■ TEXTE DU DOCUMENT ■
..............................
Cambodge - Rapport annuel 2021

carte Cambodge rapport annuel amnesty

Royaume du Cambodge
Chef de l’État : Norodom Sihamoni
Chef du gouvernement : Hun Sen

De nouveaux textes législatifs relatifs à l’utilisation d’Internet et à la lutte contre la pandémie de COVID-19 ont accru les restrictions pesant sur les droits civils et politiques. Des personnes ayant enfreint les consignes liées au COVID-19 ou critiqué le gouvernement ont été arrêtées et emprisonnées. Des membres du parti d’opposition interdit ont été condamnés à de longues peines de prison à l’issue de procès collectifs iniques. Les militant·e·s écologistes ont été particulièrement pris pour cible, et les populations autochtones se sont vu refuser l’autorisation de réaliser leurs activités de conservation de l’environnement. Le droit à la santé des personnes détenues a été mis à mal par la forte surpopulation dans les prisons et les centres de détention pour toxicomanes.
..............................
■ DONNÉES D'ENTRÉE ■
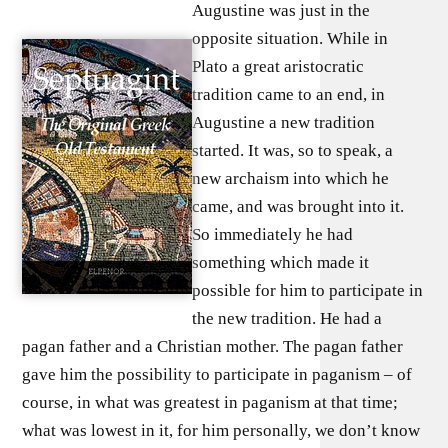
Augustine was just in the
opposite situation. While in
Plato a great aristocratic
tradition came to an end, in
Augustine a new tradition
started. It was, so to speak, a
new archaism into which he
came, and was brought into it.
So immediately he had
something which made it
possible for him to participate in
the new tradition. He had a
pagan father and a Christian mother. The pagan father
gave him the possibility to participate in paganism – of
course, in what was greatest in paganism at that time;
what was lowest in it, for him personally, we don’t know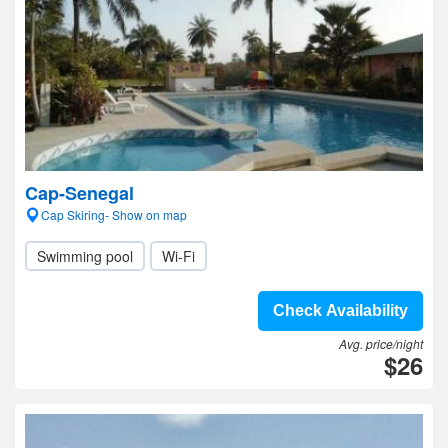
Cap-Senegal
Cap Skiring- Show on map
Swimming pool
Wi-Fi
Check Availability
Avg. price/night
$26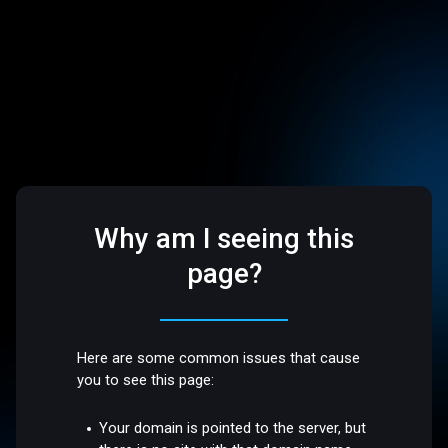
Why am I seeing this
page?
Here are some common issues that cause
you to see this page:
Your domain is pointed to the server, but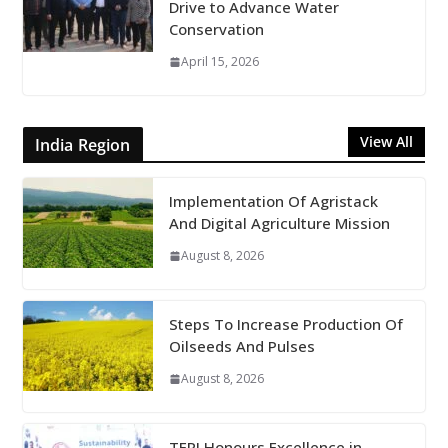
Drive to Advance Water
Conservation
April 15, 2026
View All
India Region
Implementation Of Agristack
And Digital Agriculture Mission
August 8, 2026
Steps To Increase Production Of
Oilseeds And Pulses
August 8, 2026
TERI Honours Excellence in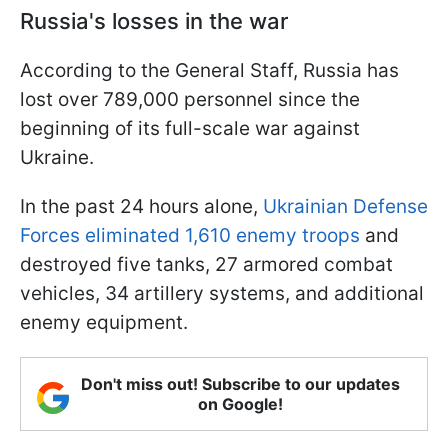
Russia's losses in the war
According to the General Staff, Russia has
lost over 789,000 personnel since the
beginning of its full-scale war against
Ukraine.
In the past 24 hours alone,
Ukrainian Defense
Forces eliminated 1,610 enemy troops
and
destroyed five tanks, 27 armored combat
vehicles, 34 artillery systems, and additional
enemy equipment.
Don't miss out! Subscribe to our updates
on Google!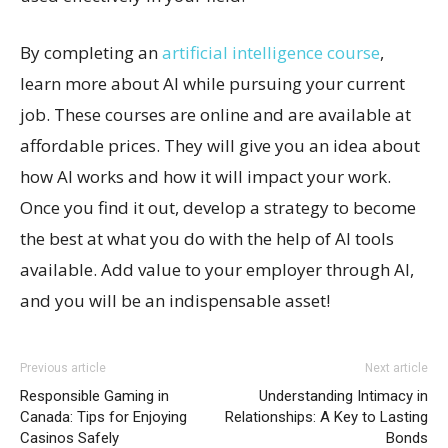
By completing an
artificial intelligence course
,
learn more about AI while pursuing your current
job. These courses are online and are available at
affordable prices. They will give you an idea about
how AI works and how it will impact your work.
Once you find it out, develop a strategy to become
the best at what you do with the help of AI tools
available. Add value to your employer through AI,
and you will be an indispensable asset!
Previous article
Next article
Responsible Gaming in
Understanding Intimacy in
Canada: Tips for Enjoying
Relationships: A Key to Lasting
Casinos Safely
Bonds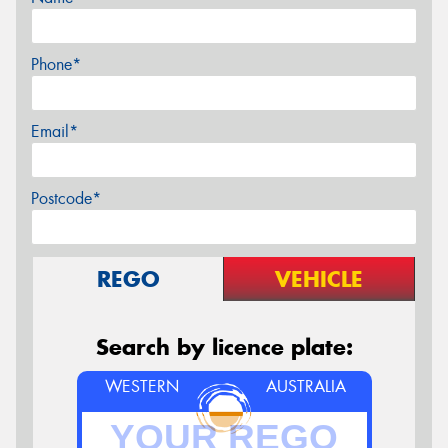
Phone*
Email*
Postcode*
REGO
VEHICLE
Search by licence plate:
WESTERN
AUSTRALIA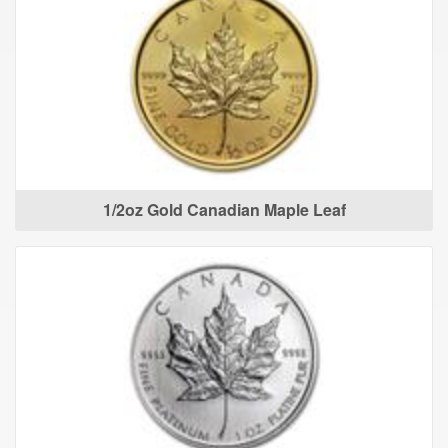
1/2oz Gold Canadian Maple Leaf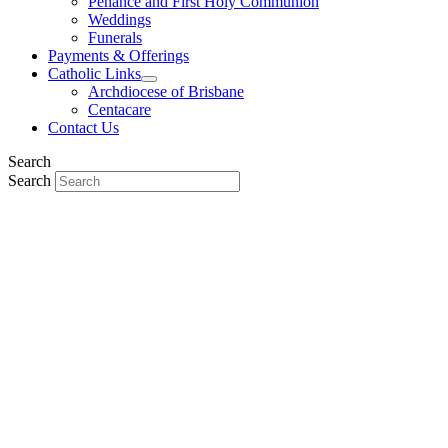
Penance and First Holy Communion
Weddings
Funerals
Payments & Offerings
Catholic Links
Archdiocese of Brisbane
Centacare
Contact Us
Search
Search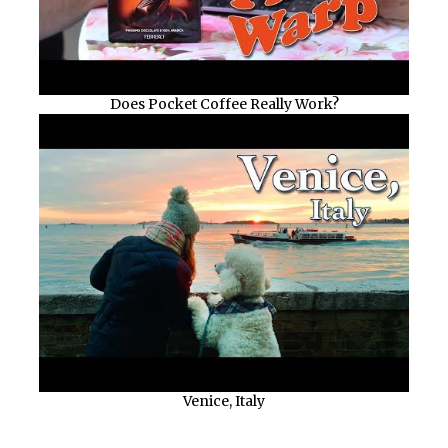
Does Pocket Coffee Really Work?
Venice, Italy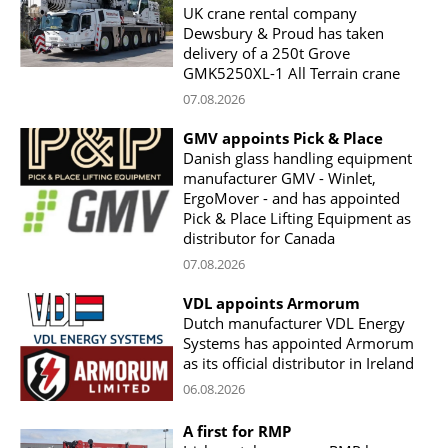
UK crane rental company
Dewsbury & Proud has taken
delivery of a 250t Grove
GMK5250XL-1 All Terrain crane
07.08.2026
GMV appoints Pick & Place
Danish glass handling equipment
manufacturer GMV - Winlet,
ErgoMover - and has appointed
Pick & Place Lifting Equipment as
distributor for Canada
07.08.2026
VDL appoints Armorum
Dutch manufacturer VDL Energy
Systems has appointed Armorum
as its official distributor in Ireland
06.08.2026
A first for RMP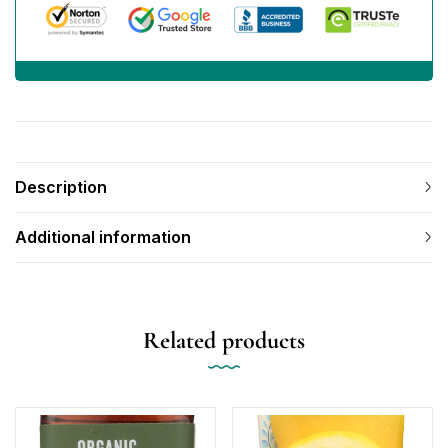
Description
Additional information
Related products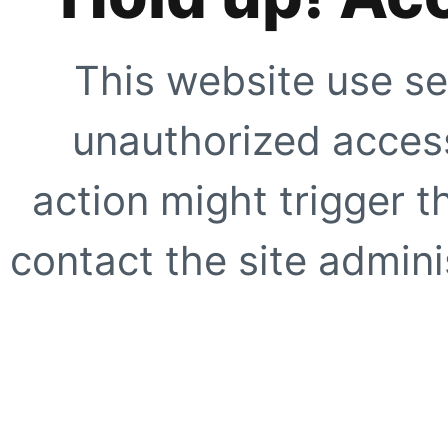
This website use se
unauthorized access
action might trigger t
contact the site adminis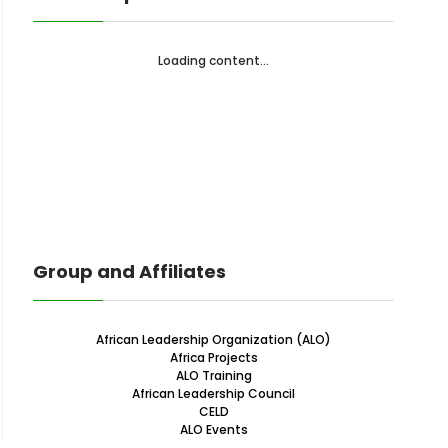
Loading content...
Group and Affiliates
African Leadership Organization (ALO)
Africa Projects
ALO Training
African Leadership Council
CELD
ALO Events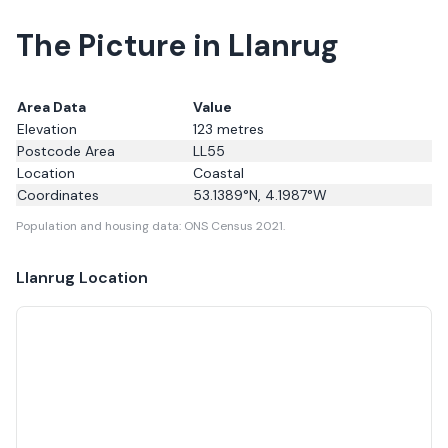
The Picture in Llanrug
Area Data
Value
Elevation
123
metres
Postcode Area
LL55
Location
Coastal
Coordinates
53.1389
°N,
4.1987
°W
Population and housing data: ONS Census 2021.
Llanrug
Location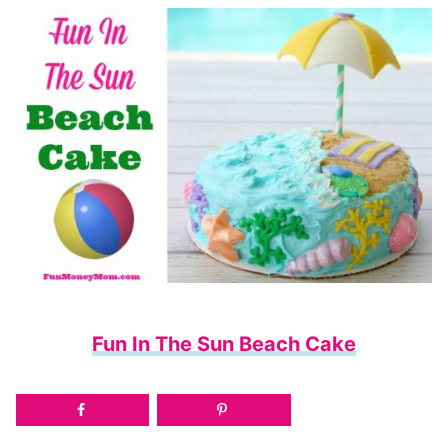
Fun In The Sun Beach Cake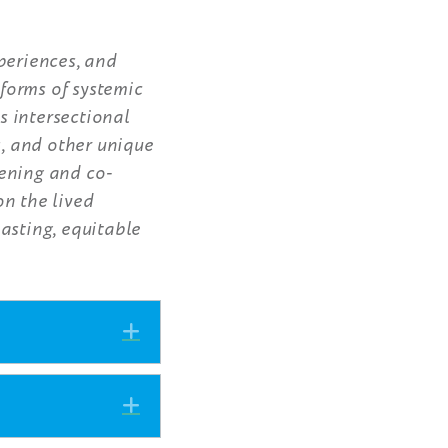
periences, and
forms of systemic
s intersectional
s, and other unique
tening and co-
on the lived
asting, equitable
Expand
Expand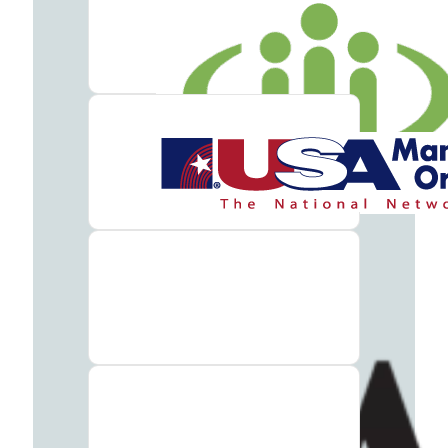
Addiction
Treatment
Benzodiazepine
Addiction
Treatment
Cocaine
Addiction
Treatment
Codeine
Addiction
Treatment
Fentanyl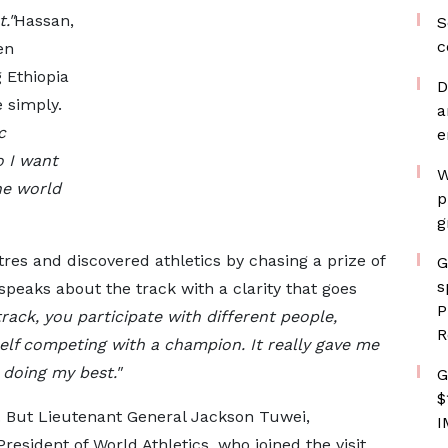
."
Hassan,
S
c
en
g Ethiopia
D
 simply.
a
c
e
 I want
W
he world
p
g
es and discovered athletics by chasing a prize of
G
s
peaks about the track with a clarity that goes
P
rack, you participate with different people,
R
elf competing with a champion. It really gave me
 doing my best."
G
$
r. But Lieutenant General Jackson Tuwei,
I
resident of World Athletics, who joined the visit,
..............................
■ TÂCHE ASSIGNÉE ■
Reprenez la rédaction du rapport annuel 2021 sur le Cambodge après sa dernière phrase et poursuivez-la.

■ RÉPONSE AU PROBLÈME ■
Contexte

La campagne de répression lancée en 2017 par les autorités contre la presse indépendante, les organisations de la société civile et l’opposition politique s’est poursuivie tout au long de l’année. Le plus grand parti d’opposition, le Parti du sauvetage national du Cambodge (PSNC), était toujours frappé d’interdiction depuis sa dissolution ordonnée par la justice en 2017. La campagne gouvernementale de lutte contre les stupéfiants est entrée dans sa cinquième année.

Liberté d’expression

Le 16 février, Hun Sen a promulgué le Sous-décret sur la mise en place d’un portail national d’accès à Internet, qui bafouait le droit à la vie privée et encourageait l’autocensure. Ce texte imposait que l’ensemble du trafic Internet passe par une entité de contrôle centralisée, chargée de surveiller les activités en ligne, et que les fournisseurs d’accès vérifient l’identité des internautes. En outre, il autorisait le blocage ou la déconnexion des pages « portant atteinte à la sécurité, au revenu national, à l’ordre social, à la dignité, à la culture, aux traditions ou aux coutumes ».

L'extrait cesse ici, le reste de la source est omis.